Higher expression of G2/M genes in CK AML and correlation to PLK1 inhibitors sensitivity. MKI67 (A) and PLK1 (B) messenger RNA expression in CK AML compared with non-CK. TP53^WT samples are depicted in gray, and TP53^alt samples are depicted in red. (C) Icicle representation of all correlated genes in the human AML transcriptome (cohort n = 415) showing that cell-cycle genes (GO:0007049) are highly enriched in the most correlated peak (red), thus indicating that cell-cycle genes are highly correlated in human AML. (D) Gene set enrichment analysis in CK (n = 68) compared with non-CK AML (n = 347) and showing results for the hallmark G2/M checkpoint gene set (supplemental Table 11), which was the single most enriched hallmark set. (E) Gene set enrichment analysis in CK AML comparing samples with higher (n = 55) vs low (n = 13) clonal heterogeneity.

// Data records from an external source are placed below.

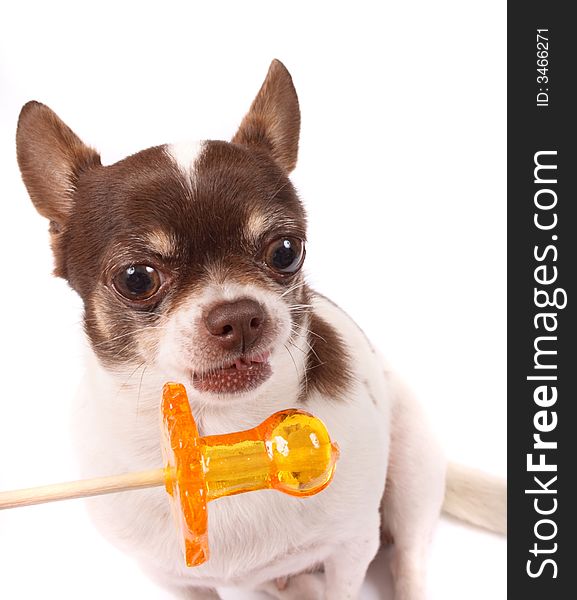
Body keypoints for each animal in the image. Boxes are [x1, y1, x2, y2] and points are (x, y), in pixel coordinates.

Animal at [14, 57, 504, 600]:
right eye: (136, 278)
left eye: (287, 251)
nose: (237, 315)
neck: (226, 439)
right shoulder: (188, 578)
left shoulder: (353, 546)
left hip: (413, 463)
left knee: (410, 555)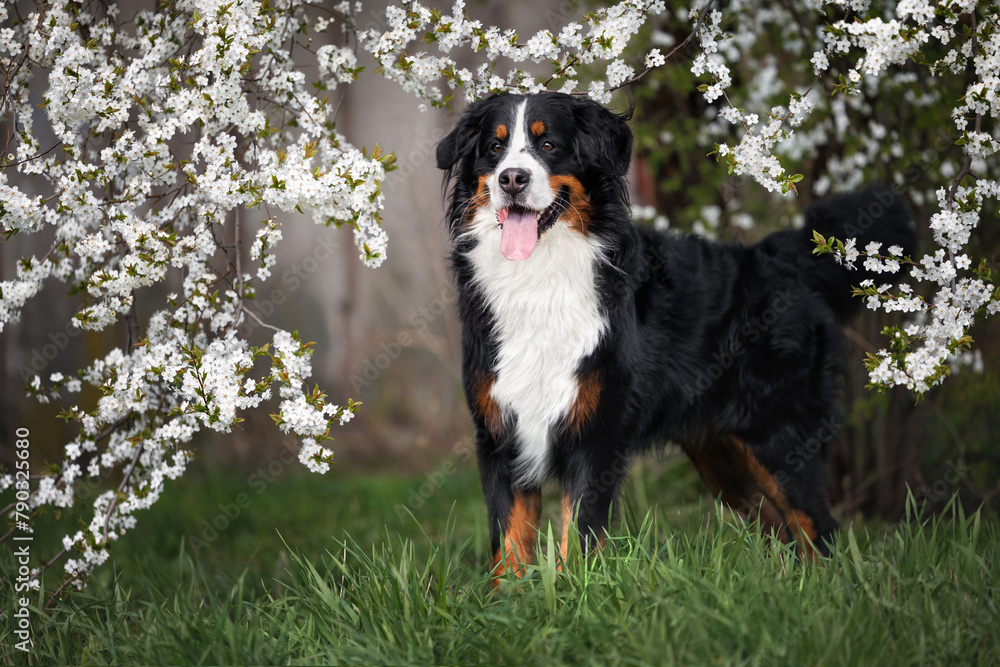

Results show the hallmark G2/M checkpoint gene set. (F) Hierarchical clustering performed on samples included in the primary screen using the 50 most enriched genes in hallmark G2/M checkpoint gene set. z scores were applied on rows. (G) Dot plot comparison of rigosertib and volasertib IC₅₀ values (Log₂ nM) restricted to CK AML samples classified according to their G2/M signature. Medians are represented by a black line. Inter, intermediate; NES, normalized enrichment score.

Figure 5.

The PLK1 inhibitor volasertib delays development of poor outcome human AML in a xenotransplantation mouse model. (A) Summary of the treatment protocols and time point analysis for NSG mice transplanted with 0.2 million HL-60 leukemic cells or 2 million 09H046 AML cells. Six days after transplantation, mice were treated with either volasertib (IV, 2 times a week for 4 weeks at 10 mg/kg) or cytarabine (intraperitoneally for 5 consecutive days at 50 mg/kg). Vehicle-treated mice received both phosphate-buffered saline (intraperitoneally) and 0.9% NaCl (IV). BM aspirations were performed at days 16 and 37 in 09H046-transplanted mice only. (B) Kaplan-Meier curves as determined for vehicle-, cytarabine-, and volasertib-treated mice transplanted with HL-60 cells. Log-rank test was used to evaluate the statistical significance. Representative flow cytometry profiles of BM cells at day 16 (C) and day 37 (E) in vehicle-, cytarabine-, and volasertib-treated mice transplanted with 09H046 AML cells. (D,F) report the percentage of human CD45⁺ cells in BM at days 16 and 37 in all treated mice transplanted with 09H046 AML cells. Medians are represented by a black line in dot plots. SSC-A, side scatter area.